TEXT PROVIDED:
Tidyverse R package

library(tidyverse)

Tidyverse is a collection of R packages for the comfortable cleanup of data. Loading the package tidyverse will laod the core tidyverse packages: tibble, tidyr, readr, purrr, and dplyr. You can of course also load each package individually.

Intro

  • Tidyverse is optimized for interactive workflow with data
  • Each function does one thing easy and well
  • Basic idea: action(data, some_arguments) or data %>% action(some_arguments)
  • Everything works with tibbles
  • Web page: http://tidyverse.org/
  • Workshop page (withe example scripts): http://bodowinter.com/carpentry/index.html

Core packages

tibble

  • A modern version of dataframes
  • The first argument of every tidyverse function and what every tidyverse function returns
  • Tibbles use characters instead of factors for texts
  • Tibbles have nicer printout than normal dataframes: show data type of columns, number of rows, only the first few rows/columns not all of the data
 mynames <- c('bla', 'jkl', 'xyz', 'asdf', 'asdf')
 age <- c(NA, 30, 20, 25, 18)
 pre <- round(rnorm(length(mynames)), 2)
 post <- round(rnorm(length(mynames)), 2)
 mydata <- tibble(mynames, age, pre, post)  # create tibble from data
 mydf <- data.frame(mynames, age, pre, post)

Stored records

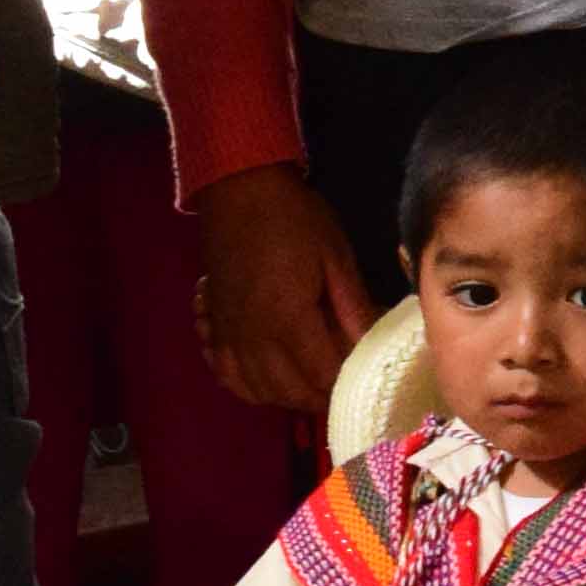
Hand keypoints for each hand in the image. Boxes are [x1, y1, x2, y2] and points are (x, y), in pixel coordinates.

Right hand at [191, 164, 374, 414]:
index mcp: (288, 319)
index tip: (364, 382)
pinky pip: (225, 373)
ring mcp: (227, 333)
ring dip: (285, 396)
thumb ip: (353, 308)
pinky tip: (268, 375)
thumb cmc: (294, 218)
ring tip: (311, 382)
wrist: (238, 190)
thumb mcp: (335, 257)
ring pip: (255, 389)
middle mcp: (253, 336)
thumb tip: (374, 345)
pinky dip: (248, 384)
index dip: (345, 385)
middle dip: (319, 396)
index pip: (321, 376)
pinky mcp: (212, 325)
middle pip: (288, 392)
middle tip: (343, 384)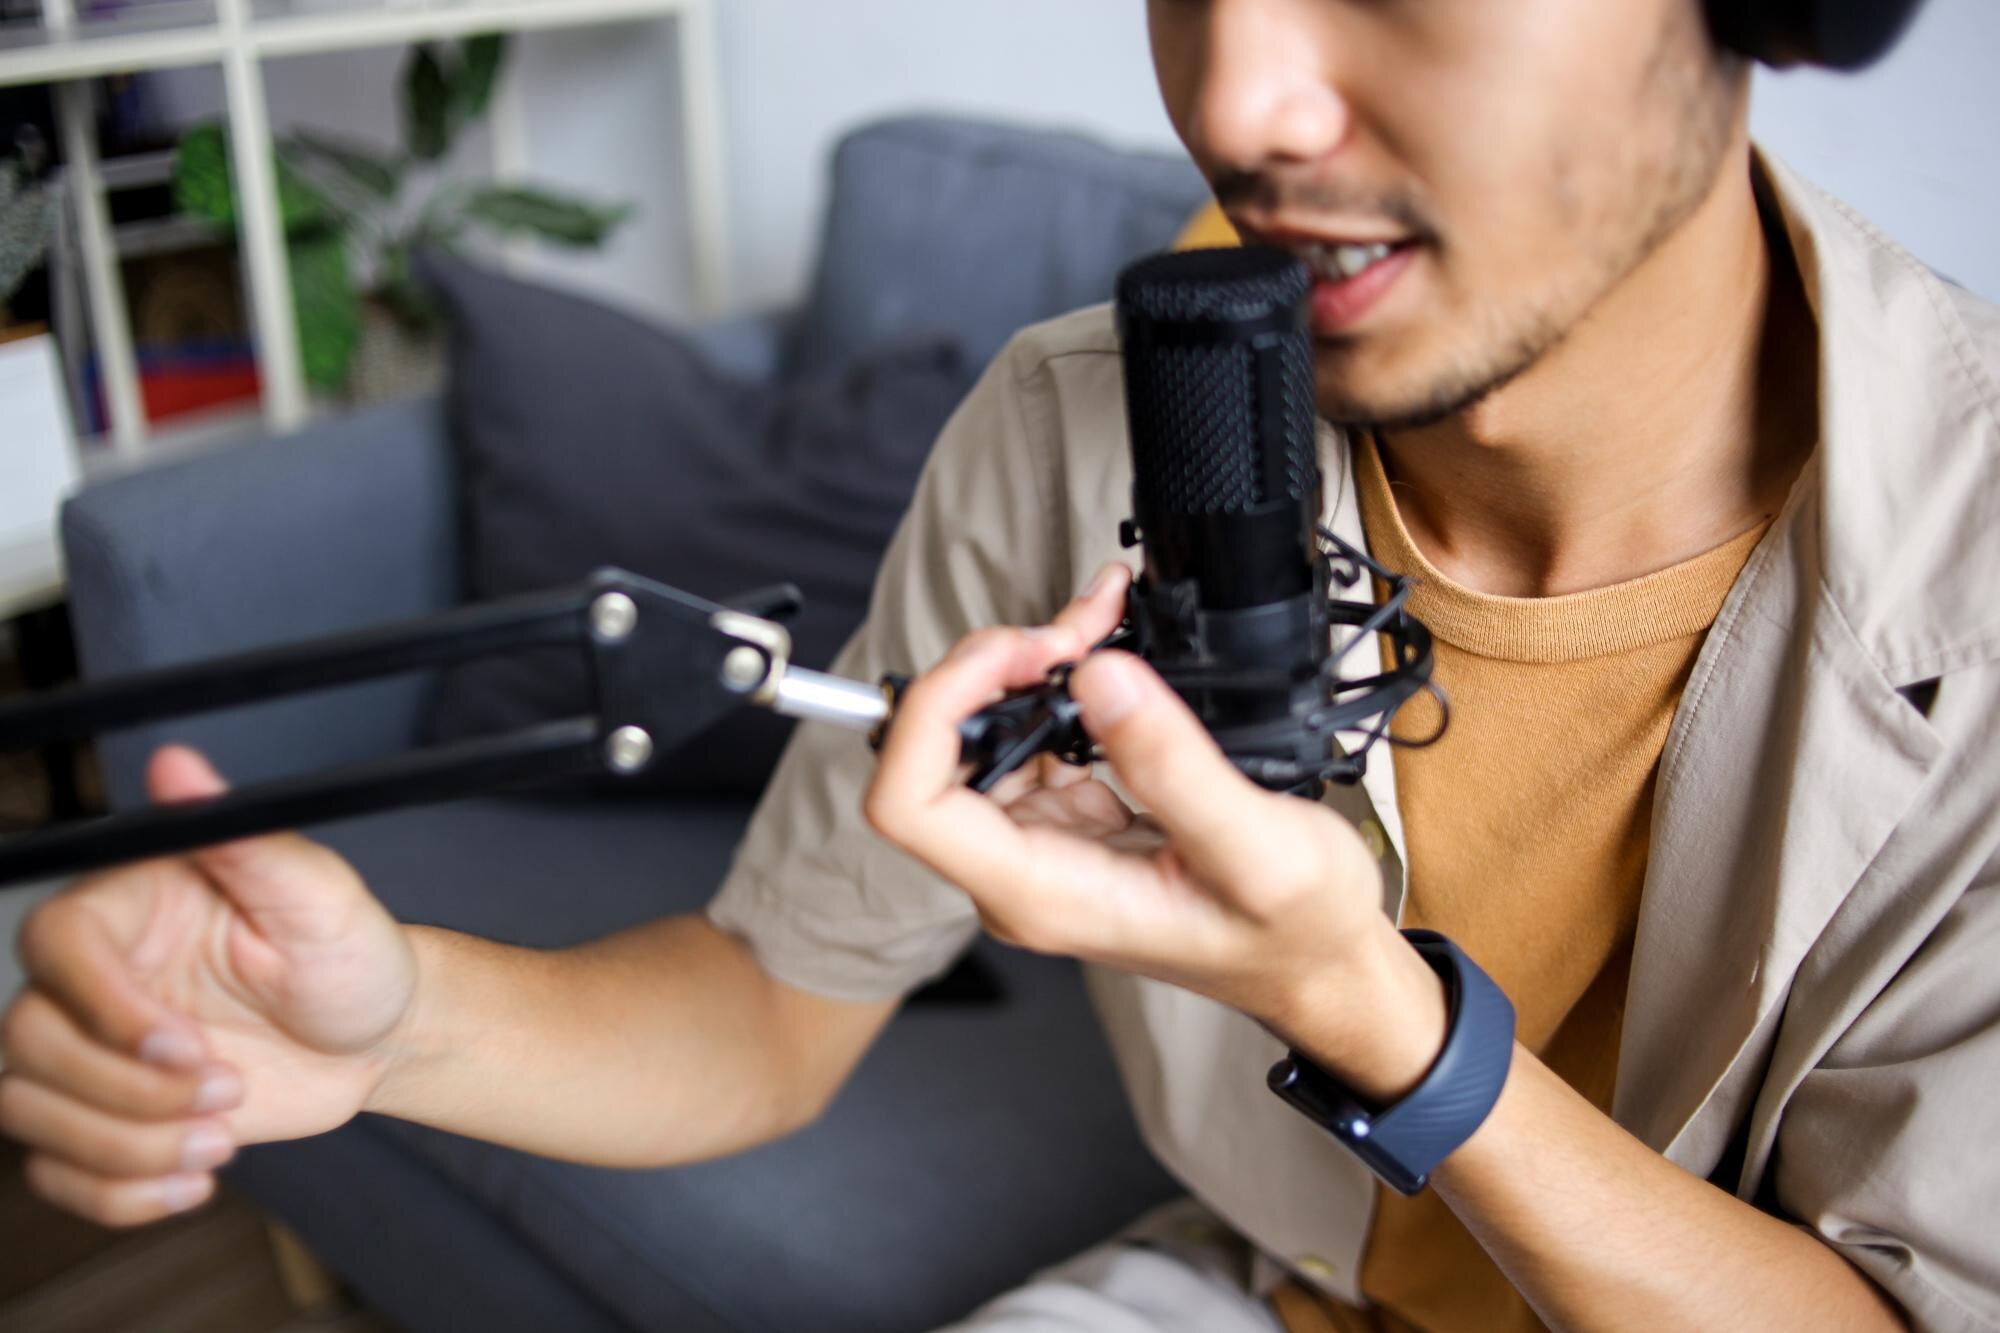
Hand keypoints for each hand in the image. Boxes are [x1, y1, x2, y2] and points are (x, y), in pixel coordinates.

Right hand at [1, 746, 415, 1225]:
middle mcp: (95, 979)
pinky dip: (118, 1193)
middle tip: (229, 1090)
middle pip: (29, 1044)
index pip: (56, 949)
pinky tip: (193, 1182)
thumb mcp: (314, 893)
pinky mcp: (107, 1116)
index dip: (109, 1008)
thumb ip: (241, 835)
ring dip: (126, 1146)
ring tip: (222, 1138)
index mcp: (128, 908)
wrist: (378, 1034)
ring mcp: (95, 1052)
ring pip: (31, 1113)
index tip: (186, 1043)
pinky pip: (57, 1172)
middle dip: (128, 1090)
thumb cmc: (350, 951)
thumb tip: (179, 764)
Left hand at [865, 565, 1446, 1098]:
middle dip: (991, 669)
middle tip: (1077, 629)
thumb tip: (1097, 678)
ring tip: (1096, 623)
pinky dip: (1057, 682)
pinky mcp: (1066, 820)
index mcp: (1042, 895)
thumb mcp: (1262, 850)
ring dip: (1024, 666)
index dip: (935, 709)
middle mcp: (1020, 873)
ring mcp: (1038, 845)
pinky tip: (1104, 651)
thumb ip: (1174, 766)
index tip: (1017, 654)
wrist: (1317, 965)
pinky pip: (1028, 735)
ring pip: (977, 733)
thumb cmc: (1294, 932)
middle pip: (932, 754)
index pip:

ACTIVITY:
According to the tidyverse notes, which core packages are loaded when the tidyverse package is loaded?

REPLY TO THE EXERCISE:
tibble, tidyr, readr, purrr, and dplyr.